-- Opening Marker --

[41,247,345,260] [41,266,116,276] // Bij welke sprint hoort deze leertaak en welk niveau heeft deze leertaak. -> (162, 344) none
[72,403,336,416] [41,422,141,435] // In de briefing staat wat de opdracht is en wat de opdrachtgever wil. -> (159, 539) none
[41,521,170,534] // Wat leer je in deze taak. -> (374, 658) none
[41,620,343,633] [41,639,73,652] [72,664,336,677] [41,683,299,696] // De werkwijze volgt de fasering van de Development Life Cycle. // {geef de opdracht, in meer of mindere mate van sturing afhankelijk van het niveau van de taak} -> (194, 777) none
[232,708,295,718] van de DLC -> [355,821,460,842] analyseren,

-- Closing Marker --
-- Opening Marker --

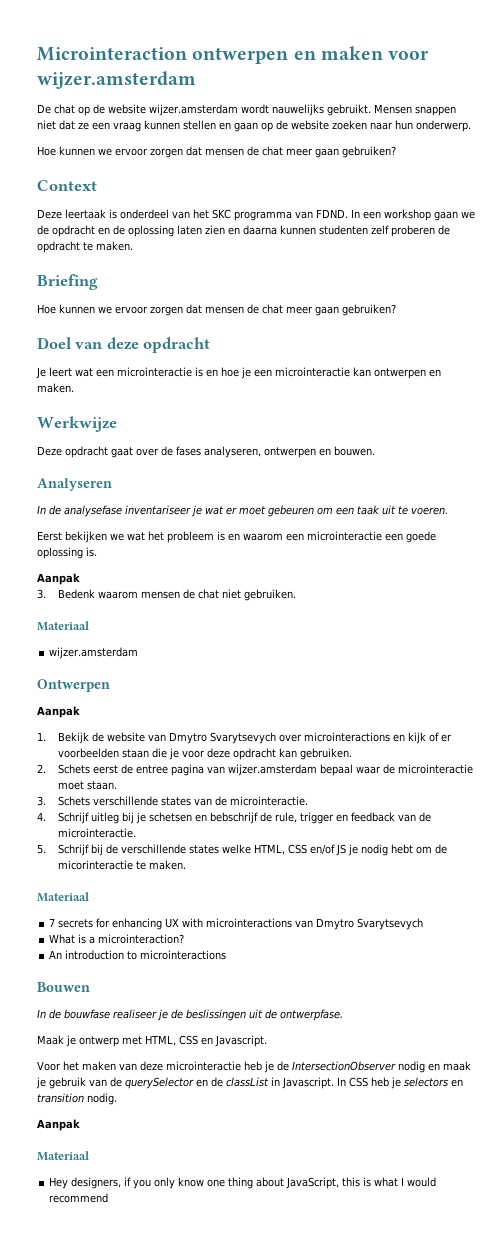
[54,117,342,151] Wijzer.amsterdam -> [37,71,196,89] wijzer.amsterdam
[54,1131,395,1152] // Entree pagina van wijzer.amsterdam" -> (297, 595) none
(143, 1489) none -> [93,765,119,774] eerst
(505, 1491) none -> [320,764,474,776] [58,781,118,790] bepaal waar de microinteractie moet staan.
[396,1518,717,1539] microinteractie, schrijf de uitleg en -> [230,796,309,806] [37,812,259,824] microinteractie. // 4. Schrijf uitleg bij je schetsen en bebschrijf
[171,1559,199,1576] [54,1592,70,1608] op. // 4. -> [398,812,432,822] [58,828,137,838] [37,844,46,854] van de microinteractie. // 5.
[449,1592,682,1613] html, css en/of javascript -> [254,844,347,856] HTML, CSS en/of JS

-- Closing Marker --
-- Opening Marker --

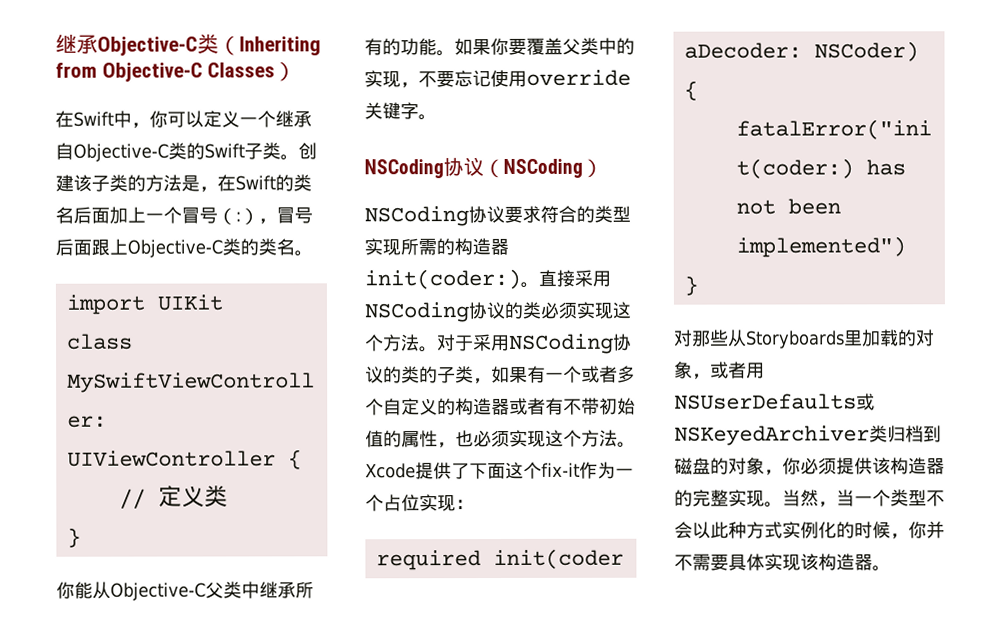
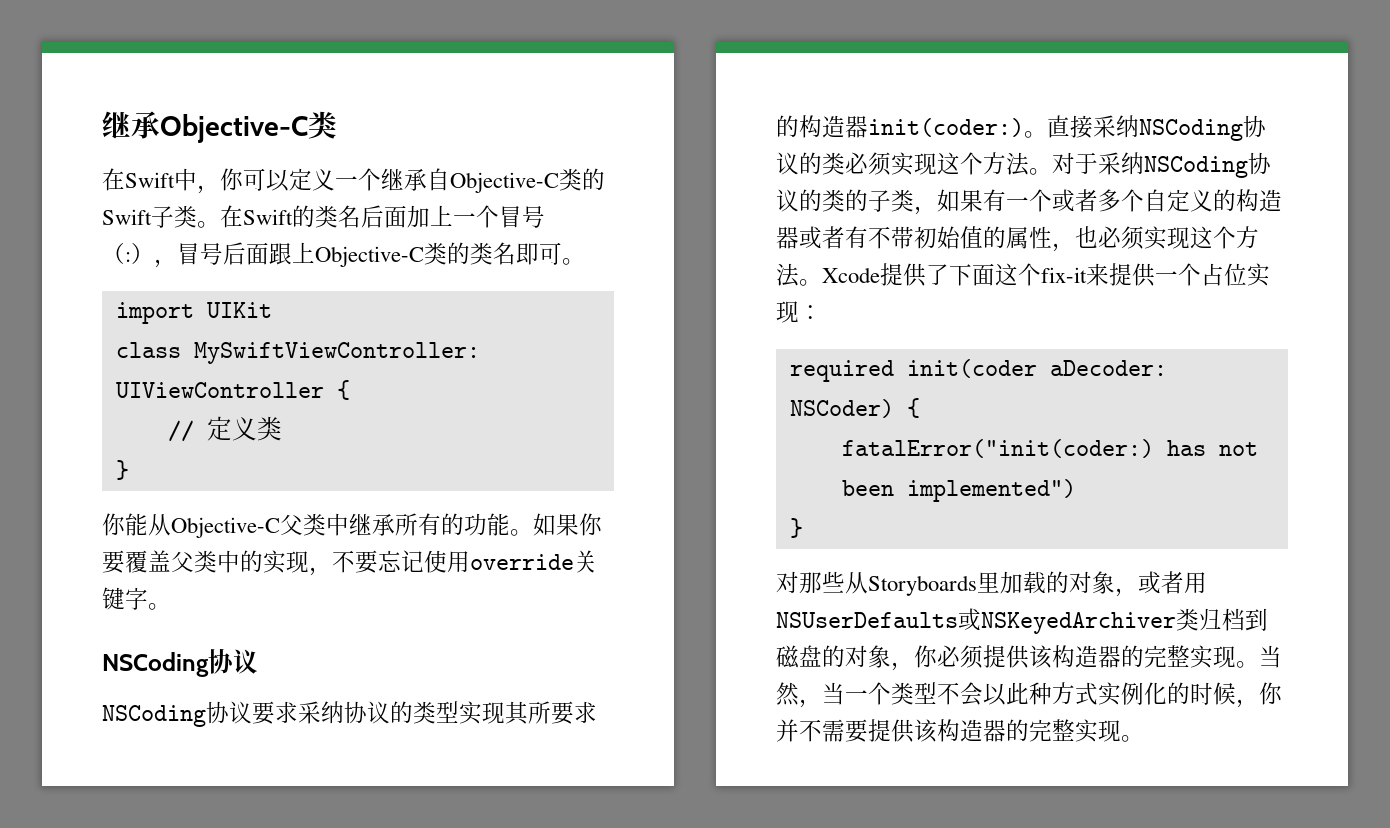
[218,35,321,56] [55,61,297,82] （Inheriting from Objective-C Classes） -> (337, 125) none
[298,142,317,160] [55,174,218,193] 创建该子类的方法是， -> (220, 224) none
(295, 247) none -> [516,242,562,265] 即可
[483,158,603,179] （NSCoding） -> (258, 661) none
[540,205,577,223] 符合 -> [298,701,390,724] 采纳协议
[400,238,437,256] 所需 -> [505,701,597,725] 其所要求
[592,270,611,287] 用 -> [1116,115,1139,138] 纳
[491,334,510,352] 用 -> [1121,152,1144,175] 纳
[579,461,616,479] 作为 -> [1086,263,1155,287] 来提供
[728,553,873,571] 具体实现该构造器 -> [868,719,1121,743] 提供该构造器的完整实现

-- Closing Marker --

# PROBLEM STATEMENT:
Retype, in the same exact form, the lines of the material above from the line holding "[41,247,345,260] [41,266,116,276] //" through the line holding "[232,708,295,718] van de".

# WRITTEN SOLUTION:
[41,247,345,260] [41,266,116,276] // Bij welke sprint hoort deze leertaak en welk niveau heeft deze leertaak. -> (162, 344) none
[72,403,336,416] [41,422,141,435] // In de briefing staat wat de opdracht is en wat de opdrachtgever wil. -> (159, 539) none
[41,521,170,534] // Wat leer je in deze taak. -> (374, 658) none
[41,620,343,633] [41,639,73,652] [72,664,336,677] [41,683,299,696] // De werkwijze volgt de fasering van de Development Life Cycle. // {geef de opdracht, in meer of mindere mate van sturing afhankelijk van het niveau van de taak} -> (194, 777) none
[232,708,295,718] van de DLC -> [355,821,460,842] analyseren,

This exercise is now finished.